■ **Activity**: List every chapter title that appears in the book summary below.

(Beginning of Quoted passage)

Overall Summary & Review
The 10X Rule is simply: “You must set targets that are 10 times what you think you want and then do 10 times what you think it will take to accomplish those targets. Massive thoughts must be followed by massive actions.”
Or, in just three words: Take massive action
The Good
The book will leave you motivated to drive at 10x goals through 10x (massive) action. Moreover, it espouses a logical set of success virtues: perseverance, positivity, tenaciousness, risk-taking, self-direction, fearlessness, ‘just do it,’ ethics, and so on.
The Bad
Many will find the book highly repetitive, testosterone-charged, and occasionally insensitive. While the “massive action” concept is refreshing and not overdone elsewhere, much of the book is the usual stock-and-trade of motivational speakers time-immemorial. Finally, I prefer reading books that back advice up with references to academically sound research studies which this book avoid (but that may be a personal pet peeve).
Introduction
- The first thing that has to happen is for you to adjust your thinking to 10X levels and your actions to 10X quantities.
- Setting the right targets, estimating the mandatory effort, and operating at the right level of action(s) are the only things that will guarantee success
Chapter 1: What Is the 10X Rule?
- Any success I’ve achieved was that I always put forth 10 times the amount of activity that others did. This is known as massive action.
- The second part of the 10X Rule: the 10X way of thinking. Set targets that were 10 times what I had dreamed of in the beginning.
- Extremely successful people know that their efforts must continue in order for them to realize new achievements. Once the hunt for a desired object or goal is abandoned, the cycle of success comes to an end.
- This is the focus of the 10X Rule: You must set targets that are 10 times what you think you want and then do 10 times what you think it will take to accomplish those targets. Massive thoughts must be followed by massive actions.
Chapter 2: Why the 10X Rule Is Vital
- When you have underestimated the time, energy, and effort necessary to do something, you will have “quit” in your mind, voice, posture, face, and presentation.
- Never reduce a target. Instead, increase actions.
- The 10X Rule assumes the target is never the problem. Any target attacked with the right actions in the right amounts with persistence is attainable.
- Attack everything with the ferociousness of a champion athlete who is getting his last opportunity to claim his pages in the history books. And always remember to follow through completely: That is the great common denominator of all winners. They see every action through to completion. Make no excuses,
Chapter 3: What Is Success?
Chapter 4: Success Is Your Duty
- Success always comes as a result of earlier actions — no matter how seemingly insignificant they are or how long ago they were taken.

(End of Quoted passage)
(Beginning of Entries provided)

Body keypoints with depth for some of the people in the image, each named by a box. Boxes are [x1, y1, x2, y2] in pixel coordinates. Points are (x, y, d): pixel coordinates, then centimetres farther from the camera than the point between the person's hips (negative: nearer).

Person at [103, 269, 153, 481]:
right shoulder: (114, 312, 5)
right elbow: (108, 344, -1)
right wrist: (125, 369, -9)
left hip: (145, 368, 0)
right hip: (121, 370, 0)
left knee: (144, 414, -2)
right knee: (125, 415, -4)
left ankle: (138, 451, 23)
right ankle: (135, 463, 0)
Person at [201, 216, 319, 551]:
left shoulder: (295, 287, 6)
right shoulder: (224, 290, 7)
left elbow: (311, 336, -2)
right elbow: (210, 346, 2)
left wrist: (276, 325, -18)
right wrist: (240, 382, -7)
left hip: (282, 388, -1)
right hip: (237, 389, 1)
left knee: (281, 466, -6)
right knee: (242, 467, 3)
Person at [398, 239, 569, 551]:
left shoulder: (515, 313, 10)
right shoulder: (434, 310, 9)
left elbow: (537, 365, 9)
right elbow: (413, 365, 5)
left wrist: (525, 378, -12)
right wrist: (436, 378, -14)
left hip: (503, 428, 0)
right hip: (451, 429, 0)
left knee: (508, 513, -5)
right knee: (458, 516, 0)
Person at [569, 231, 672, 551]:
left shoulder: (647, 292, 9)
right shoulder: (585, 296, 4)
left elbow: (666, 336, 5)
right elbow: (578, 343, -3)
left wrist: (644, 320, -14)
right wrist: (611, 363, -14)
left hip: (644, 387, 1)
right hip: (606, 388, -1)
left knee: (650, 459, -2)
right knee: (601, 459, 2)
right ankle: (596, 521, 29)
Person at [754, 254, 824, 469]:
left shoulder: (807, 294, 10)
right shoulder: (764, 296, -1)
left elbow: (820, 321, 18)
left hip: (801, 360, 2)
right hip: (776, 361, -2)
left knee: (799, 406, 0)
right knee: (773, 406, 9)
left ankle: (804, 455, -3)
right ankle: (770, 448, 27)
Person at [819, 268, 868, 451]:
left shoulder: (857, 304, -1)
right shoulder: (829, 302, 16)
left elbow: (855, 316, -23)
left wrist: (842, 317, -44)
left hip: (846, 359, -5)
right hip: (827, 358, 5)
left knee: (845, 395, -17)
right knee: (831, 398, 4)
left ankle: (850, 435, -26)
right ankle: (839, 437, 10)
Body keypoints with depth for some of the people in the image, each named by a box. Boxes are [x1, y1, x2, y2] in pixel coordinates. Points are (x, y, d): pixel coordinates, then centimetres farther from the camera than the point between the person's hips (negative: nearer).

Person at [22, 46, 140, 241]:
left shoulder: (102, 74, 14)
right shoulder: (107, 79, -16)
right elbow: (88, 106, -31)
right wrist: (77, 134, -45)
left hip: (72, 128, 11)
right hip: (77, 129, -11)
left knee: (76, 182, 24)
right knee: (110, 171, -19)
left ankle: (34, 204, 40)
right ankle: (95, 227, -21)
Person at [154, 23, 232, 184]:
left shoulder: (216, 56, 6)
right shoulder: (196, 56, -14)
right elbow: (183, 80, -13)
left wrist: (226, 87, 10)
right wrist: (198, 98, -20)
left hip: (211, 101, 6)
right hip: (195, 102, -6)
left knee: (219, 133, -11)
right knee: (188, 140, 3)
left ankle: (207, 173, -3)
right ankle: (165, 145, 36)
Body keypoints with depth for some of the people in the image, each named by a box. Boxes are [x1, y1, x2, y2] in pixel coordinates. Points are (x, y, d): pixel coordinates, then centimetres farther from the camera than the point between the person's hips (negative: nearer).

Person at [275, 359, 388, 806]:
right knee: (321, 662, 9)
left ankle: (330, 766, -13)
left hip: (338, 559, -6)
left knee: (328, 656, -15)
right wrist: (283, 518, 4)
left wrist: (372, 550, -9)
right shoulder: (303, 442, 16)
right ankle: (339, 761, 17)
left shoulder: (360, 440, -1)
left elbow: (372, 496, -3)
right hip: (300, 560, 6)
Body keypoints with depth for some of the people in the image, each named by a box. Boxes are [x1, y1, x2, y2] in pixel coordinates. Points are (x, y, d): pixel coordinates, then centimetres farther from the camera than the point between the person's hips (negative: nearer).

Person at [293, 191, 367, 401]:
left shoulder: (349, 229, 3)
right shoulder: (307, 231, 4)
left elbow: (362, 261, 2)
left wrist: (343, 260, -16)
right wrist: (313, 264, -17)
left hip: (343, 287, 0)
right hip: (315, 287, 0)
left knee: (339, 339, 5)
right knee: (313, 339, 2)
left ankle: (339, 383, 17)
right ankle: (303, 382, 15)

(End of Entries provided)

■ **Response to this exercise**:
- Chapter 1: What Is the 10X Rule?
- Chapter 2: Why the 10X Rule Is Vital
- Chapter 3: What Is Success?
- Chapter 4: Success Is Your Duty